WHAT TO DO: Before copying, set the pictures aside; then repeat every line below verbatim.

[SUPPLIED MATERIAL Boundary: Start]

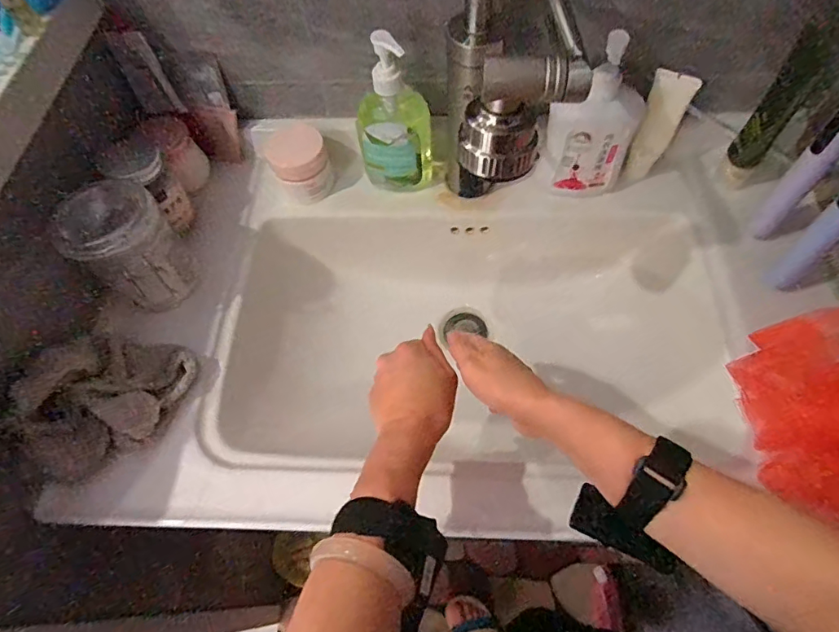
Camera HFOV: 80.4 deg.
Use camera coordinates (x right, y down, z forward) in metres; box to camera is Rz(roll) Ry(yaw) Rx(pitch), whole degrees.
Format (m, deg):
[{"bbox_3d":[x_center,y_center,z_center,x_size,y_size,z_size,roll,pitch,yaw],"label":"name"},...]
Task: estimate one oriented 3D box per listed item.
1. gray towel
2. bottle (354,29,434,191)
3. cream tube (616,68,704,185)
[{"bbox_3d":[-0.291,0.080,0.463,0.091,0.088,0.151,16,63,11],"label":"gray towel"},{"bbox_3d":[-0.027,-0.219,0.555,0.089,0.185,0.047,-2,61,2],"label":"bottle"},{"bbox_3d":[0.269,-0.211,0.570,0.046,0.137,0.027,-1,61,2],"label":"cream tube"}]

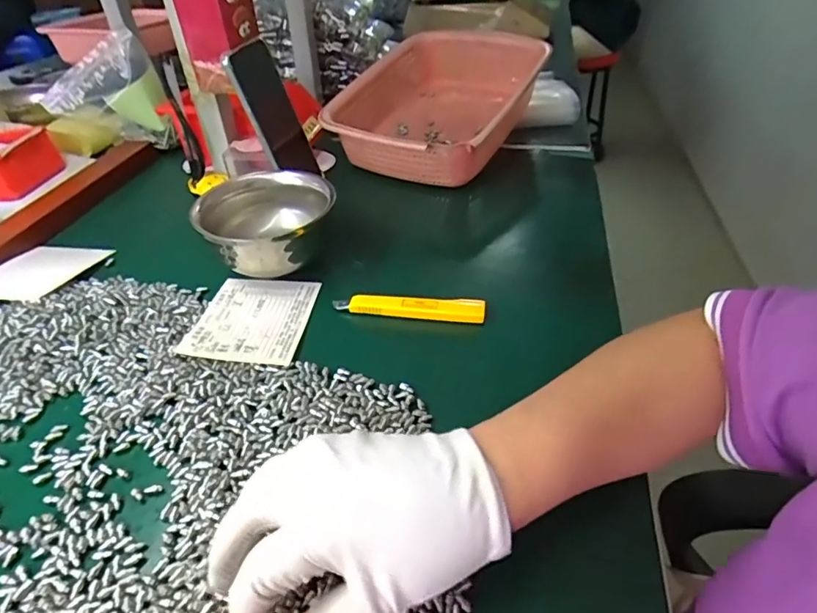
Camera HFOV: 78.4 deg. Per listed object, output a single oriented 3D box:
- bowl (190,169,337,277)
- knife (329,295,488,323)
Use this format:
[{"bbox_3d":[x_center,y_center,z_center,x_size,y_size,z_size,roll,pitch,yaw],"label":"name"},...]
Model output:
[{"bbox_3d":[-0.129,-0.076,0.474,0.115,0.072,0.111,-6,41,-6],"label":"bowl"},{"bbox_3d":[0.000,0.000,0.424,0.126,0.013,0.019,4,41,6],"label":"knife"}]

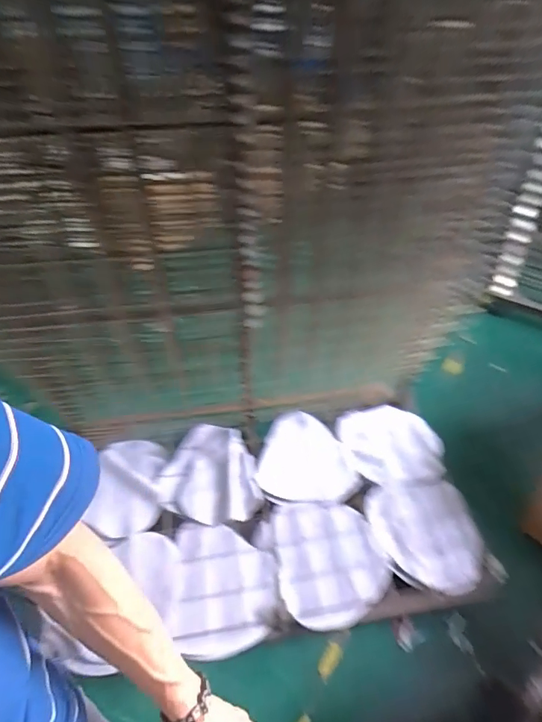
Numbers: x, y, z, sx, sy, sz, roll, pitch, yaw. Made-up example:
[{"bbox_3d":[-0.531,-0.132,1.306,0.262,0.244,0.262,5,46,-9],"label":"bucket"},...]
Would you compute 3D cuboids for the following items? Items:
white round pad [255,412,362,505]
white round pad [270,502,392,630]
[{"bbox_3d":[0.114,0.315,1.444,0.311,0.015,0.336,-2,43,-1],"label":"white round pad"},{"bbox_3d":[0.165,0.552,1.211,0.290,0.025,0.328,-4,43,-3],"label":"white round pad"}]

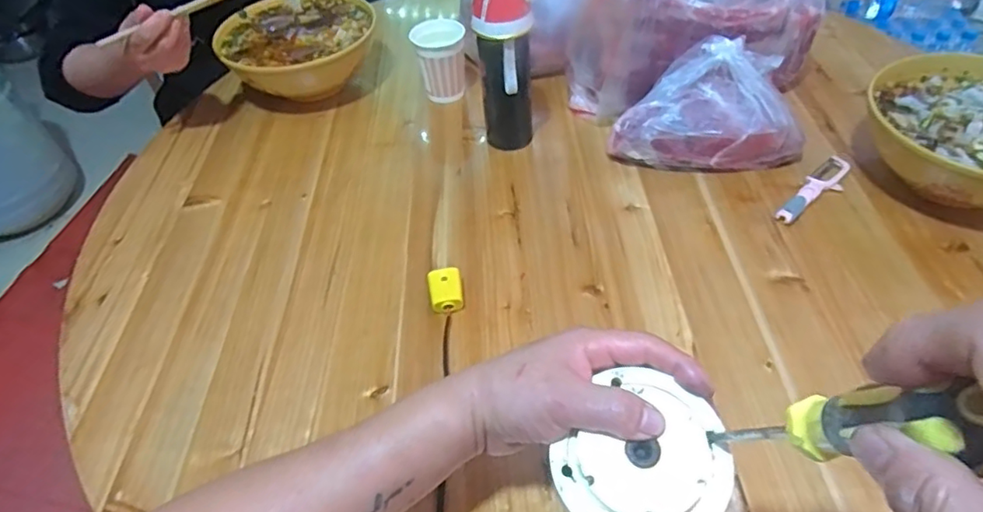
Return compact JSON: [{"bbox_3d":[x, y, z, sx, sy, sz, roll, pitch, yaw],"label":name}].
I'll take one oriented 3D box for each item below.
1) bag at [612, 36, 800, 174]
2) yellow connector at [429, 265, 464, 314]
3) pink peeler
[{"bbox_3d":[0.251,-0.168,0.675,0.215,0.120,0.106,-6,47,0],"label":"bag"},{"bbox_3d":[-0.045,0.036,0.576,0.032,0.023,0.044,-11,48,-5],"label":"yellow connector"},{"bbox_3d":[0.370,-0.074,0.650,0.034,0.014,0.136,34,58,30],"label":"pink peeler"}]

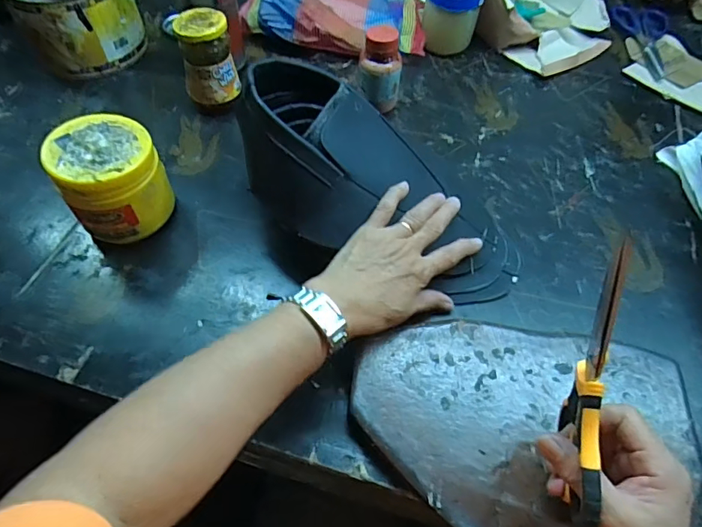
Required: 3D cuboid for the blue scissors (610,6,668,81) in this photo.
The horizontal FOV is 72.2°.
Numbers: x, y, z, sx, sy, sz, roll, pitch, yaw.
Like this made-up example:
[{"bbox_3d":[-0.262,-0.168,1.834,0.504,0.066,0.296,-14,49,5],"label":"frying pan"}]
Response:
[{"bbox_3d":[0.426,-0.328,0.705,0.078,0.009,0.184,12,57,6],"label":"blue scissors"}]

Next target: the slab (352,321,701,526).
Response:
[{"bbox_3d":[0.134,0.132,0.379,0.263,0.024,0.168,6,56,3],"label":"slab"}]

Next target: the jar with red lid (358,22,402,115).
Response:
[{"bbox_3d":[0.036,-0.227,0.580,0.050,0.093,0.049,5,56,1],"label":"jar with red lid"}]

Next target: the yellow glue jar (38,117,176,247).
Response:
[{"bbox_3d":[-0.225,-0.078,0.467,0.090,0.098,0.087,1,56,-1],"label":"yellow glue jar"}]

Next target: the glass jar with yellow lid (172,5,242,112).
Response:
[{"bbox_3d":[-0.168,-0.234,0.569,0.060,0.107,0.060,-12,57,-10],"label":"glass jar with yellow lid"}]

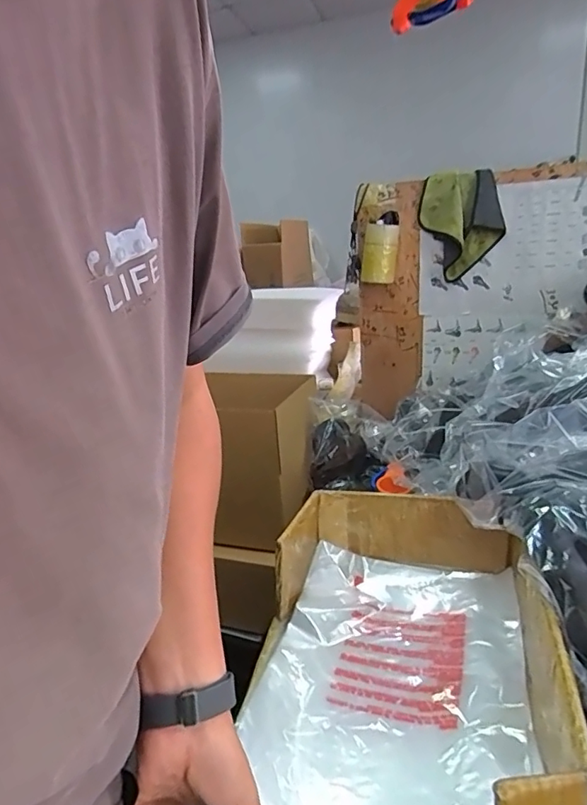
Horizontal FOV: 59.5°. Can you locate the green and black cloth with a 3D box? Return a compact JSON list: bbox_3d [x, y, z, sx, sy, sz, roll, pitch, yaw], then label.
[{"bbox_3d":[0.396,-0.428,1.205,0.178,0.244,0.057,-21,9,24],"label":"green and black cloth"}]

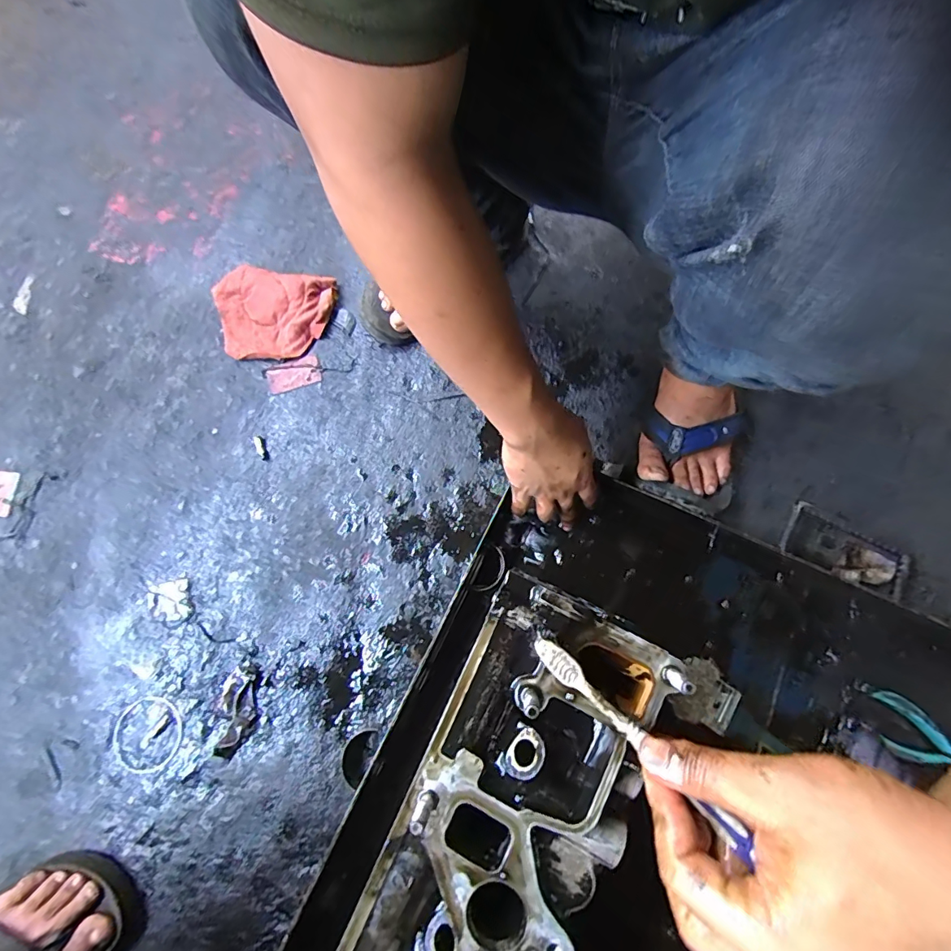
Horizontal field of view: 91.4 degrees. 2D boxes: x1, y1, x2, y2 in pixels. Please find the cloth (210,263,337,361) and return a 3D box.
[{"bbox_3d":[-0.283,-0.223,0.631,0.164,0.025,0.129,9,75,5],"label":"cloth"}]

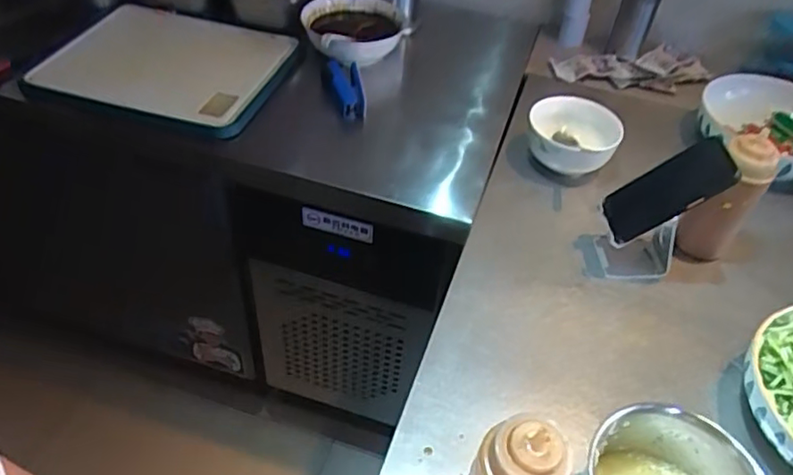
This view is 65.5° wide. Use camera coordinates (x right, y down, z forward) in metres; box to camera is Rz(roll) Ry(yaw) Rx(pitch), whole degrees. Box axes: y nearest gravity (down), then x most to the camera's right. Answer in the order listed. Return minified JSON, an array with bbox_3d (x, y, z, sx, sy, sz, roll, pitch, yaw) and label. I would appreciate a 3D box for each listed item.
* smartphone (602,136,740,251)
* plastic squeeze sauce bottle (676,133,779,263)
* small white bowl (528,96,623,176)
[{"bbox_3d":[0.307,-0.054,0.709,0.013,0.150,0.067,26,40,-39],"label":"smartphone"},{"bbox_3d":[0.390,-0.034,0.745,0.066,0.176,0.080,32,49,25],"label":"plastic squeeze sauce bottle"},{"bbox_3d":[0.252,-0.138,0.900,0.126,0.082,0.115,3,43,-3],"label":"small white bowl"}]

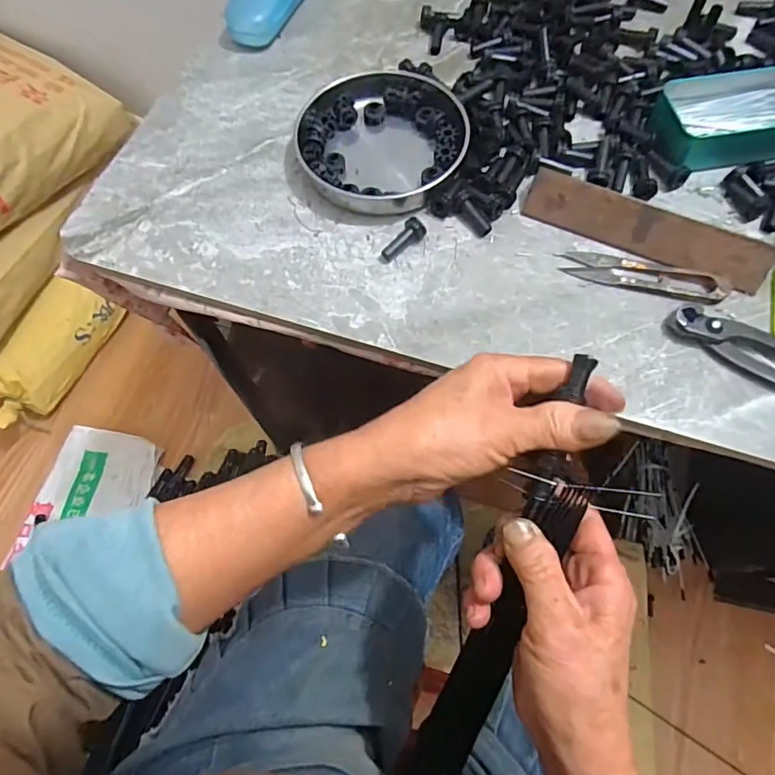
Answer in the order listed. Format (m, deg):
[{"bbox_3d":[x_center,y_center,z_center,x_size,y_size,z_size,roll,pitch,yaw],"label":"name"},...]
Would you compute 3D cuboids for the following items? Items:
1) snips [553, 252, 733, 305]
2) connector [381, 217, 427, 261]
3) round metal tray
[{"bbox_3d":[0.190,-0.085,0.387,0.119,0.007,0.028,14,67,8],"label":"snips"},{"bbox_3d":[0.011,-0.114,0.401,0.038,0.017,0.013,-36,69,-13],"label":"connector"},{"bbox_3d":[-0.004,-0.207,0.432,0.134,0.030,0.134,-1,66,2],"label":"round metal tray"}]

[SUPPLIED MATERIAL Boundary: End]

ANSWER TO THIS PROBLEM:
Camera HFOV: 80.4 deg.
Use camera coordinates (x right, y down, z forward) in metres; box to camera is Rz(roll) Ry(yaw) Rx(pitch), whole degrees.
Format (m, deg):
[{"bbox_3d":[x_center,y_center,z_center,x_size,y_size,z_size,roll,pitch,yaw],"label":"name"},...]
Task: estimate one oriented 3D box per listed item.
1. gray towel
2. bottle (354,29,434,191)
3. cream tube (616,68,704,185)
[{"bbox_3d":[-0.291,0.080,0.463,0.091,0.088,0.151,16,63,11],"label":"gray towel"},{"bbox_3d":[-0.027,-0.219,0.555,0.089,0.185,0.047,-2,61,2],"label":"bottle"},{"bbox_3d":[0.269,-0.211,0.570,0.046,0.137,0.027,-1,61,2],"label":"cream tube"}]

Camera HFOV: 78.4 deg. Per listed object, output a single oriented 3D box:
- bowl (190,169,337,277)
- knife (329,295,488,323)
Use this format:
[{"bbox_3d":[x_center,y_center,z_center,x_size,y_size,z_size,roll,pitch,yaw],"label":"name"},...]
Model output:
[{"bbox_3d":[-0.129,-0.076,0.474,0.115,0.072,0.111,-6,41,-6],"label":"bowl"},{"bbox_3d":[0.000,0.000,0.424,0.126,0.013,0.019,4,41,6],"label":"knife"}]

Numbers: x, y, z, sx, sy, sz, roll, pitch, yaw. Made-up example:
[{"bbox_3d":[-0.531,-0.132,1.306,0.262,0.244,0.262,5,46,-9],"label":"bucket"},...]
Would you compute 3D cuboids for the following items? Items:
white round pad [255,412,362,505]
white round pad [270,502,392,630]
[{"bbox_3d":[0.114,0.315,1.444,0.311,0.015,0.336,-2,43,-1],"label":"white round pad"},{"bbox_3d":[0.165,0.552,1.211,0.290,0.025,0.328,-4,43,-3],"label":"white round pad"}]

Return compact JSON: [{"bbox_3d":[x, y, z, sx, sy, sz, roll, pitch, yaw],"label":name}].
I'll take one oriented 3D box for each item below.
1) bag at [612, 36, 800, 174]
2) yellow connector at [429, 265, 464, 314]
3) pink peeler
[{"bbox_3d":[0.251,-0.168,0.675,0.215,0.120,0.106,-6,47,0],"label":"bag"},{"bbox_3d":[-0.045,0.036,0.576,0.032,0.023,0.044,-11,48,-5],"label":"yellow connector"},{"bbox_3d":[0.370,-0.074,0.650,0.034,0.014,0.136,34,58,30],"label":"pink peeler"}]

Required: 3D cuboid for the blue scissors (610,6,668,81) in this photo.
The horizontal FOV is 72.2°.
Numbers: x, y, z, sx, sy, sz, roll, pitch, yaw.
Like this made-up example:
[{"bbox_3d":[-0.262,-0.168,1.834,0.504,0.066,0.296,-14,49,5],"label":"frying pan"}]
Response:
[{"bbox_3d":[0.426,-0.328,0.705,0.078,0.009,0.184,12,57,6],"label":"blue scissors"}]

Next target: the slab (352,321,701,526).
Response:
[{"bbox_3d":[0.134,0.132,0.379,0.263,0.024,0.168,6,56,3],"label":"slab"}]

Next target: the jar with red lid (358,22,402,115).
Response:
[{"bbox_3d":[0.036,-0.227,0.580,0.050,0.093,0.049,5,56,1],"label":"jar with red lid"}]

Next target: the yellow glue jar (38,117,176,247).
Response:
[{"bbox_3d":[-0.225,-0.078,0.467,0.090,0.098,0.087,1,56,-1],"label":"yellow glue jar"}]

Next target: the glass jar with yellow lid (172,5,242,112).
Response:
[{"bbox_3d":[-0.168,-0.234,0.569,0.060,0.107,0.060,-12,57,-10],"label":"glass jar with yellow lid"}]

Horizontal FOV: 59.5°. Can you locate the green and black cloth with a 3D box? Return a compact JSON list: bbox_3d [x, y, z, sx, sy, sz, roll, pitch, yaw], then label.
[{"bbox_3d":[0.396,-0.428,1.205,0.178,0.244,0.057,-21,9,24],"label":"green and black cloth"}]

Horizontal field of view: 91.4 degrees. 2D boxes: x1, y1, x2, y2 in pixels. Please find the cloth (210,263,337,361) and return a 3D box.
[{"bbox_3d":[-0.283,-0.223,0.631,0.164,0.025,0.129,9,75,5],"label":"cloth"}]

This view is 65.5° wide. Use camera coordinates (x right, y down, z forward) in metres; box to camera is Rz(roll) Ry(yaw) Rx(pitch), whole degrees. Box axes: y nearest gravity (down), then x most to the camera's right. Answer in the order listed. Return minified JSON, an array with bbox_3d (x, y, z, sx, sy, sz, roll, pitch, yaw) and label. I would appreciate a 3D box for each listed item.
* smartphone (602,136,740,251)
* plastic squeeze sauce bottle (676,133,779,263)
* small white bowl (528,96,623,176)
[{"bbox_3d":[0.307,-0.054,0.709,0.013,0.150,0.067,26,40,-39],"label":"smartphone"},{"bbox_3d":[0.390,-0.034,0.745,0.066,0.176,0.080,32,49,25],"label":"plastic squeeze sauce bottle"},{"bbox_3d":[0.252,-0.138,0.900,0.126,0.082,0.115,3,43,-3],"label":"small white bowl"}]

Answer in the order listed. Format (m, deg):
[{"bbox_3d":[x_center,y_center,z_center,x_size,y_size,z_size,roll,pitch,yaw],"label":"name"},...]
Would you compute 3D cuboids for the following items? Items:
1) snips [553, 252, 733, 305]
2) connector [381, 217, 427, 261]
3) round metal tray
[{"bbox_3d":[0.190,-0.085,0.387,0.119,0.007,0.028,14,67,8],"label":"snips"},{"bbox_3d":[0.011,-0.114,0.401,0.038,0.017,0.013,-36,69,-13],"label":"connector"},{"bbox_3d":[-0.004,-0.207,0.432,0.134,0.030,0.134,-1,66,2],"label":"round metal tray"}]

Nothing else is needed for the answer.